The next day after the day job, I still had a bit more sanding and a lot of vacuuming to do before I could start putting on the varnish. After wiping down the whole room to clean up the last of the sanding dust, I was finally ready to switch gears and commence the varnishing phase. I carefully surveyed the room, cleared all the extraneous stuff (tools, etc.) out of the way, re-read the instructions on the container of varnish, locked down the Panache Cats so we wouldn’t end up with fur and kitty paw prints forever memorialized in the living room floor, and laid out the stuff I would need for varnishing: the beautiful, silky-soft $10 lambswool applicator, the pole to attach it to, a clean paint pan, chemical handling gloves and respirator, eye protection, and a roll of shop towels to mop up spills. Oh, yeah, and a key to open the varnish can, and a stick to stir the varnish.

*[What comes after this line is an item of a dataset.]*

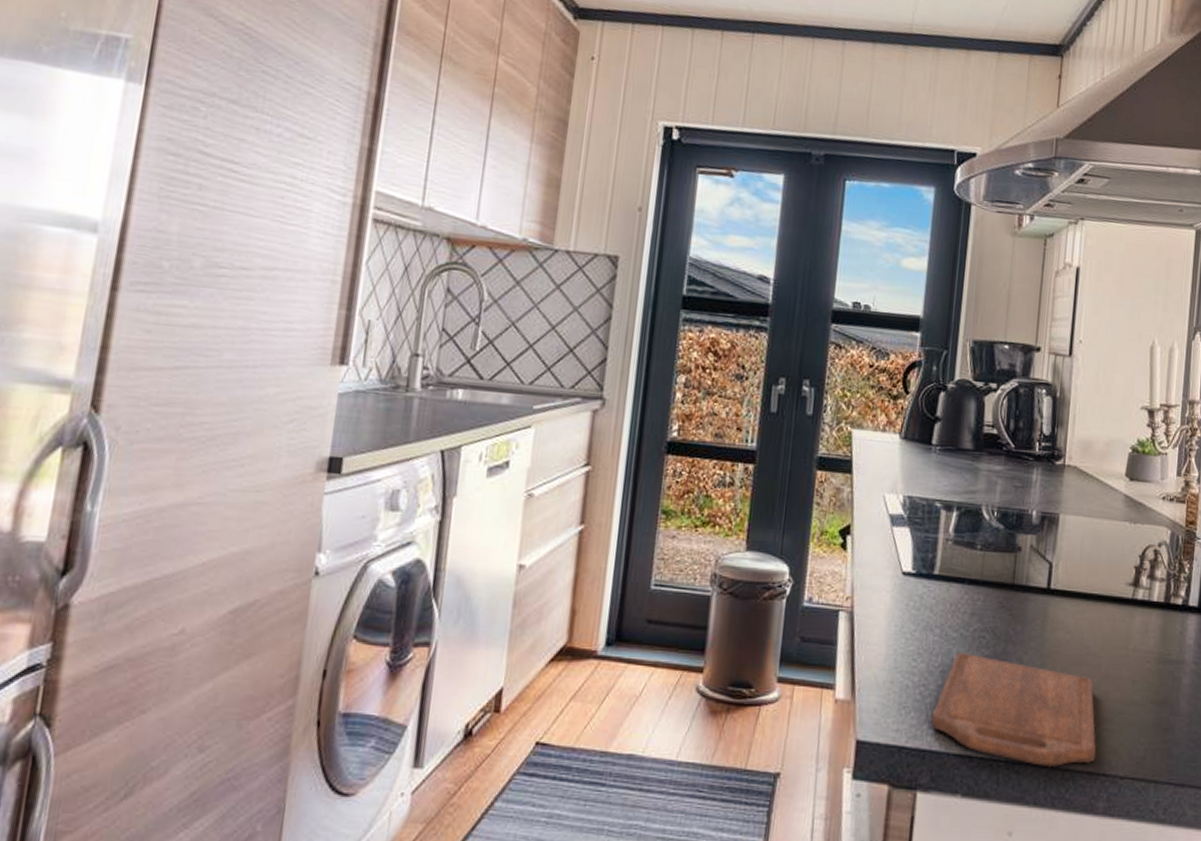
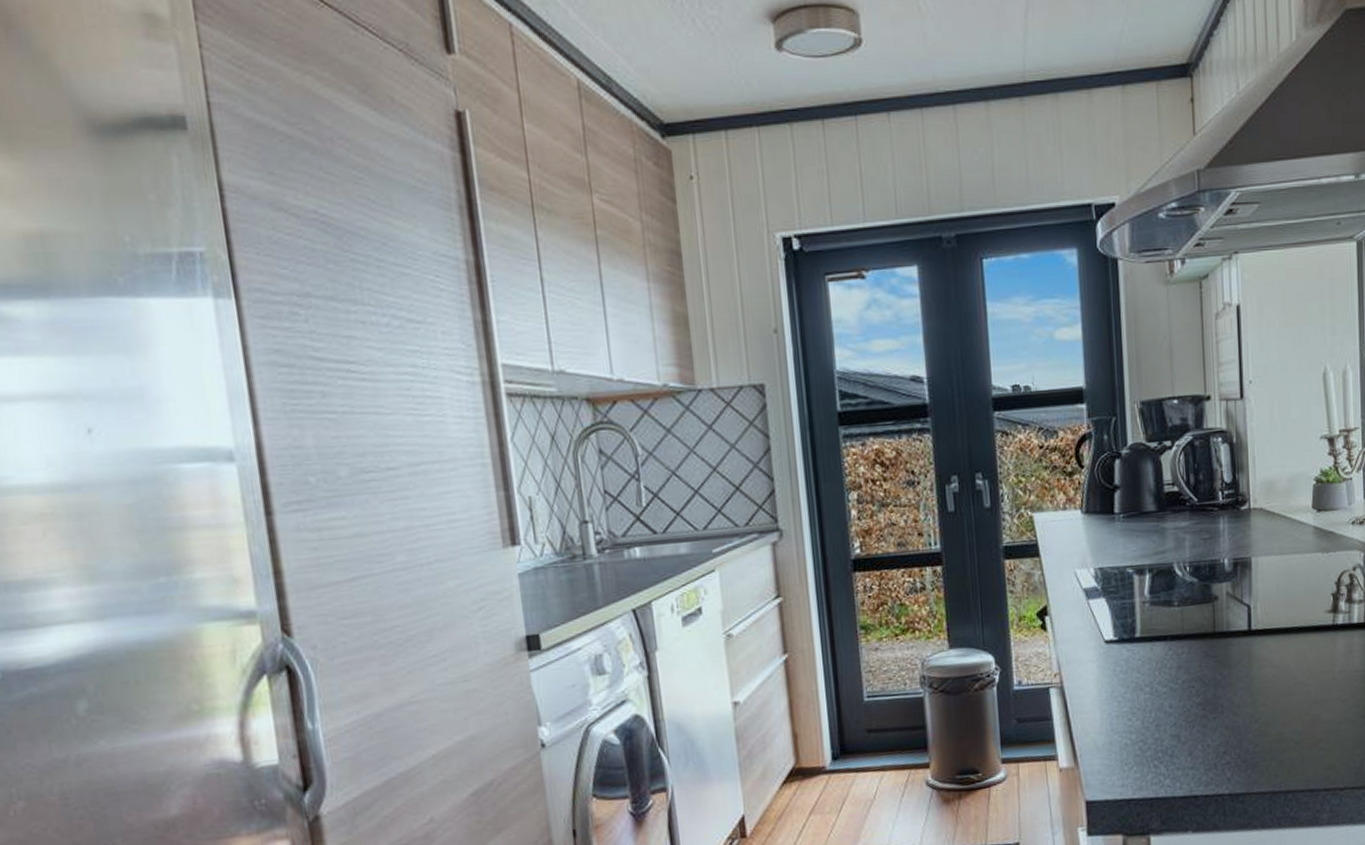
cutting board: present [930,653,1097,768] -> none [1153,704,1315,793]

I planned my route, starting with the end of the room by the front door, screwed the pole into the applicator, opened the can of varnish, poured some in the paint pan, took off my slippers, and cautiously dipped the applicator into the varnish, and brushed it across the floor. It felt really smooth and satiny — not like paint at all. I tried to work quickly in order to maintain a “wet edge” that was supposed to minimize the probability of leaving obvious lap marks. I only had to refill the paint pan once, and then varnished myself out of the living room, retreating back towards the kitchen. I paused for a moment and contemplated the beautiful, shiny, glowing oak, freshly stripped, and sporting its first coat of varnish. The nitrile gloves practically slid off my sweat-drenched hands by themselves, and I expected that the varnish would dry in less than the two hours recommended before applying a second coat (If you wait any longer than that, it will cure too completely to put the next coat on without scuff-sanding it first), given the temperature in the room, which even at 11:15 PM was still quite hot even with the windows wide open.
Unfortunately I hadn’t thought through this operation far enough to figure out where I was going to put the varnish applicator with pole attached between coats, and mindlessly laid it across the utility sink with the paint pan sitting in the sink. Big mistake! Unbeknownst to me, it dripped quite a puddle of varnish onto the floor during that interval, which by the next morning had hardened and glued the 40-lb bag of kitty litter that was sitting below the sink to the floor! Shit…..
Well, I swabbed on the next coat of varnish around 1:00 a.m. and discovered a couple varnish lakes that I hadn’t realized I’d made when putting on the first coat by walking in them, so now I had varnish all over my bare feet — EEEWWW! I made and ate dinner while waiting for the second coat to dry, noting that that was the first time I’d sat down since about 7:00 that evening.
The final coat went on around 03:00 a.m., and then I had to clean the pan and applicator so I could re-use it for the next area to be demolished. I just put the whole business in the utility sink to soak in water since the varnish I was using was water-based, and collapsed into bed with varnish still on my feet and covered from head to foot with dried sweat and resin-y sanding dust.